В конверте лежали три пачки стодолларовых купюр – десять тысяч в каждой, итого – тридцать. Сумма совершенно запредельная, до сих пор дядя Пека не был таким щедрым. И, кроме денег, в конверте находилось еще кое-что: конверт поменьше, в такие обычно вкладываются валентинки, прощальные послания самоубийц или беззубые плохо пропечатанные прокламации в духе арт-хауса: «Гори, Голливуд, гори!»
«Моим девочкам. Берегите себя».
Вот тебе и Голливуд.
К записке были пристегнута узкая бумажка, в которой даже неискушенная Мика признала банковский чек. Крошечный логотип (морской конек), утомительно длинный номер счета – на этом понятное заканчивалось. Непонятными оставались название банка, начинавшееся с «Deutsch», и само появление чека в конверте, ведь и тридцати тысяч, по разумению Мики, было более чем достаточно. За каким дьяволом нужен чек какого-то поганого немецкого банка? В Германию она не собирается и вряд ли когда-нибудь соберется, она и за пределы Питера выезжала только раз, в их единственное египетское лето. И потом – они с дядей Пекой никогда не говорили о Германии. Занятая мыслями о deutsch, Мика не сразу обратила внимание на цифру, проставленную в чеке – 1 000 000, алгебра и начала анализа подсказывали – миллион, миллион! Есть от чего прийти в крайнюю степень волнения, но и особого волнения Мика поначалу не ощутила. Скорее – недоумение, а потом и злость. Тридцать тысяч долларов еще можно было как-то переварить, как-то объяснить себе, а вот миллион…
Лишние неприятности, вот что такое миллион.
Лишние неприятности, бесплодные ожидания, напрасные мечты.
Миллион – опасен. Единица того и гляди проткнет тебя своим острием; провалиться в круглую полынью нуля – плевое дело, а их здесь целых шесть. Как они образовались – неизвестно, куда могут утянуть – неведомо, а Мика – робкая, пугливая и совсем не авантюрная Мика – точно не всплывет.
Целый час Мика уговаривала себя расстаться с чеком, еще час искала место упокоения его бумажной души – и ничего лучше сумки из Гагр не придумала. В принципе чек можно было спрятать где угодно: из двухсот пятидесяти квадратных метров как минимум двести тридцать годились для тайника. Но… этими двумястами тридцатью владела Васька. А от вездесущей Васьки ничего не скроешь, единственный уголок, куда она точно не сунется, – сумка с осколками их прошлой счастливой жизни.
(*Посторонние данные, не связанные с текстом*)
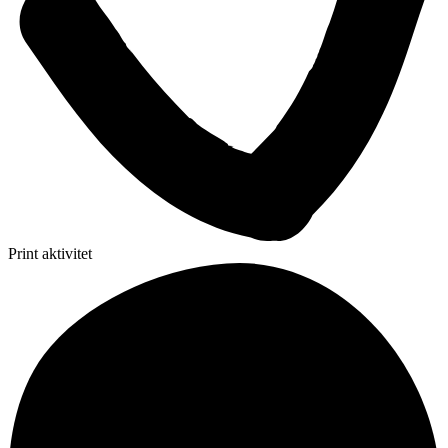
Print aktivitet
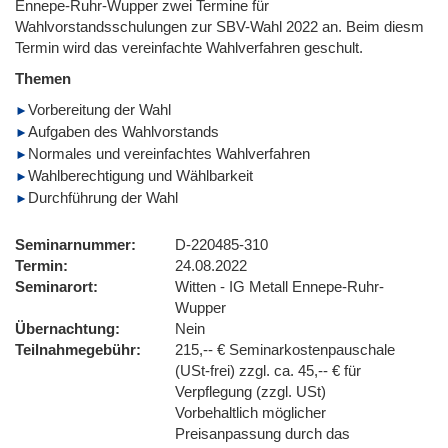
Ennepe-Ruhr-Wupper zwei Termine für
Wahlvorstandsschulungen zur SBV-Wahl 2022 an. Beim diesm
Termin wird das vereinfachte Wahlverfahren geschult.
Themen
Vorbereitung der Wahl
Aufgaben des Wahlvorstands
Normales und vereinfachtes Wahlverfahren
Wahlberechtigung und Wählbarkeit
Durchführung der Wahl
Seminarnummer
D-220485-310
Termin
24.08.2022
Seminarort
Witten - IG Metall Ennepe-Ruhr-
Wupper
Übernachtung
Nein
Teilnahmegebühr
215,-- € Seminarkostenpauschale
(USt-frei) zzgl. ca. 45,-- € für
Verpflegung (zzgl. USt)
Vorbehaltlich möglicher
Preisanpassung durch das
Вот уже год (с тех пор как Васька узнала о гибели родителей) на все воспоминания было наложено табу. И Васька так ни разу и не посетила погост с могильными плитами серого и красного фотоальбомов. В сером было много мамы (до того, как она стала мамой), и много деда, и дедовых давно умерших приятелей-академиков; и дедовых учеников – юных бородачей, всех, как один, влюбленных в маму. Кажется, там был даже дядя Пека, единственный не-бородатый. И Микина бабка Полина тоже была, и полумифические мамины тетки из Переславля-Залесского – в обнимку с краснофлотцами. Не наблюдалось лишь «этой суки В.», но Мика пребывала в уверенности: она где-то, да есть. Зашифрованная в ребусе солнечных пятен на полу террасы, поблизости от деда, поблизости от бабки – недаром тень, которую они отбрасывали, всегда была двойной.